その陽光の下、緑生す美しい庭の中で、国龍とラルフは、珍しくゆったりとした朝食の時間を持っていた。
「あんたがデイ・オフなんて、珍しいよな」
今ではもうすっかり慣れたテーブルマナーで、簡単な食事を取りながら、国龍は向かいの席へと視線を向けた。
「私にも休みはあるさ」
アメリカ中の新聞を取っているのではないか、と思える何部もの新聞を読みながら、ラルフが応える。
「それが休日の過ごし方かい?」
朝から活字を相手に朝食を取るラルフの姿は、どう見ても仕事中である。
「そうだったな。君とも少し話をした方がいいかも知れない」
「ぼくは……別にいいけどさ」
「無理をするな。この四年間、弟のことを考えて、さぞ歯痒い思いをしていただろうからな」
新聞を傍らに置いてのその言葉は、全てを見透かすものだった。
国龍は黙って、パンをちぎった。
アメリカでのし上がるためには、それなりの知識を身につけなくてはならない、と解っていても――それが最良で確かな近道だと解っていても、その時間がじれったくて仕方がなかったのだ。

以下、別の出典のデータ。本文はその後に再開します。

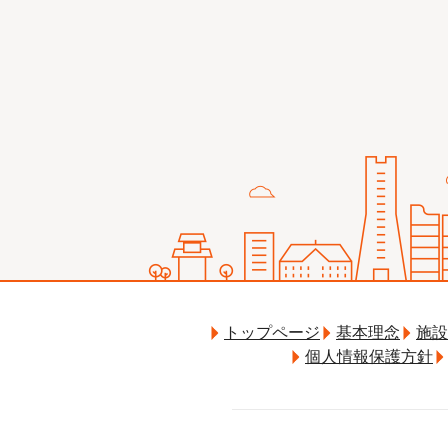
トップページ
基本理念
施設
個人情報保護方針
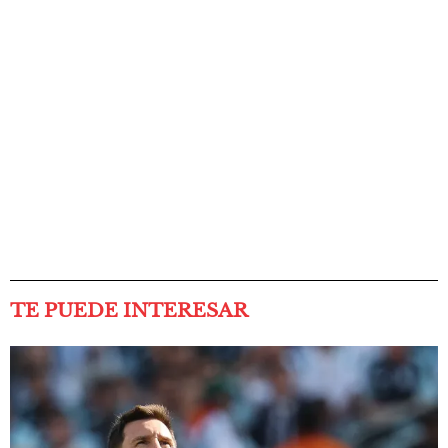
TE PUEDE INTERESAR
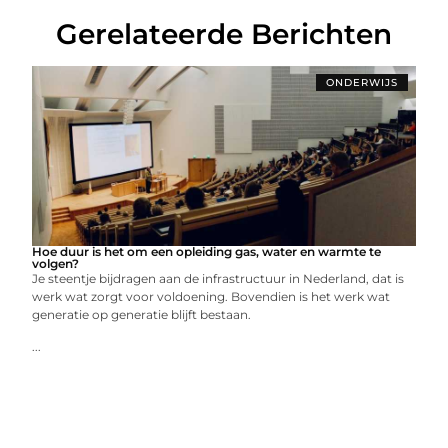
Gerelateerde Berichten
ONDERWIJS
Hoe duur is het om een opleiding gas, water en warmte te
volgen?
Je steentje bijdragen aan de infrastructuur in Nederland, dat is
werk wat zorgt voor voldoening. Bovendien is het werk wat
generatie op generatie blijft bestaan.
...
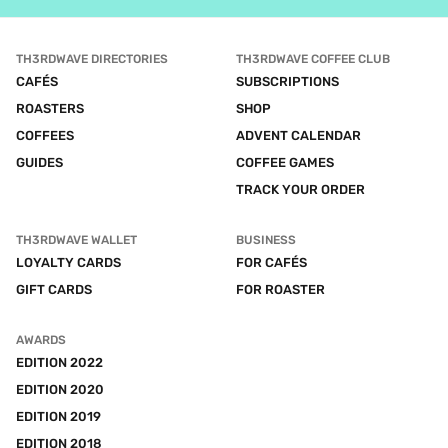
TH3RDWAVE DIRECTORIES
TH3RDWAVE COFFEE CLUB
CAFÉS
SUBSCRIPTIONS
ROASTERS
SHOP
COFFEES
ADVENT CALENDAR
GUIDES
COFFEE GAMES
TRACK YOUR ORDER
TH3RDWAVE WALLET
BUSINESS
LOYALTY CARDS
FOR CAFÉS
GIFT CARDS
FOR ROASTER
AWARDS
EDITION 2022
EDITION 2020
EDITION 2019
EDITION 2018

自分がこうしている間に、水龍は酷い目に遭っているのではないか。
こんなことをしている間に、水龍を捜し出すことが出来るのではないか。
そんなことを考えたのも、一度や二度では、ない。
そして、アメリカの広さを思い出して、何とか自分を抑えるのだ。
この広大な大陸の中で、たった一人の密入国者を探すことが、どれほど大変なことであるのかを、自分の胸に言い聞かせて。